The U.S. Forest Service on Monday announced a much-anticipated plan to field the 'next generation ' of large air tankers - a move that could modernize and nearly double the nation's dwindling fleet of large slurry-dropping planes.
Serious questions remain, however, on when those planes would take to the sky.
Hours after the agency announced plans to award $158 million in contracts for seven tankers over five years, at least one business threatened to appeal the move.
The threat mimicked a similar contract dispute last year, which kept a seven-plane fleet from flying during one of the nation's busiest fire seasons. As a result, the nation relied heavily in 2012 on eight Defense Department C-130 aircraft and another fleet of tankers on loan from a Canadian/Alaskan partnership.
U.S. Sen. Mark Udall, D-Colo., called for tanker companies to honor the agency's decision. In a statement, he urged them to 'refrain from unnecessarily tying up these tanker contracts in red tape. '
Dan Snyder, chief operating officer with Neptune Aviation Services, though, vowed to file a contract protest within the next 10 days 'based upon pricing. '
'First of all, we understand that there is a need to protect lives and property, ' Snyder said. 'But we also have to support an organization. '
The contract announcement came amid mounting concerns over the size and age of the Forest Service's current fleet, which has dwindled to less than one-fifth of its former size a decade ago.
The current eight-plane fleet ? called the 'legacy ' fleet - includes planes built during the Korean War. Eleven 'Legacy ' planes were available last year, though two crashed early in the summer. Large and very large air tankers are typically any plane that can carry at least 1,800 gallons of retardant.
The Forest Service originally meant to address that tanker shortfall before the 2012 firefighting season by awarding contracts for seven planes for its new 'next generation ' fleet.

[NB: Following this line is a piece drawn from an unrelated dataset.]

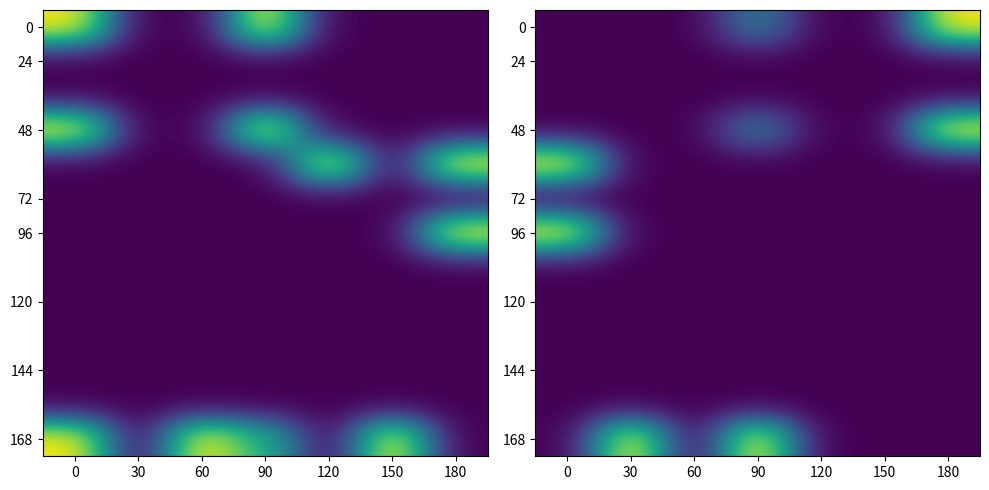

True or false: 168 has a value of 0.0 at 150.

True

Those 'next generation ' planes must be turbine-powered and must cruise at speeds of at least 345 mph while carrying a full load - at least 3,000 gallons.
Two companies - 10 Tanker Air Carrier LLC and Coulson Aviation (USA) Inc. - protested the Forest Service's decision. As a result, those seven tankers never flew, and businesses were asked to submit new proposals.
10 Tanker Air Carrier, though, was awarded the contract on Monday, and Coulson Aircrane (USA) Inc. - which has the same owner as Coulson Aviation - also received a contract, said Tom Harbour, Forest Service's director of fire and aviation managment.
'We're quite pleased... ' said Rick Hatton, president of 10 Tanker Air Carrier. 'We feel as though a future with more DC-10s is good for the country and for the states that have these kinds of fires. '
Meanwhile, Neptune was the lone company to be awarded a contract last year and to be left off this year's list.
Snyder said he asked the Forest Service to pay the same amount in 2013 as in last year's proposal.
Neptune already fields seven of the Forest Service's eight 'legacy ' tankers.
Those 'legacy ' contracts, however, did not include any options to extend the contract from five years to 10 - as was the case with Monday's contracts.
Contract length is key, he said, because it takes millions of dollars to retrofit planes to fight fires.
If no protest is filed, the seven moderinzed tankers must be flight-ready within 60 days of their contract being finalized - a process that could take a few days, Harbour said.
If a protest is filed, the Government Accountability Office must make a ruling within 100 days.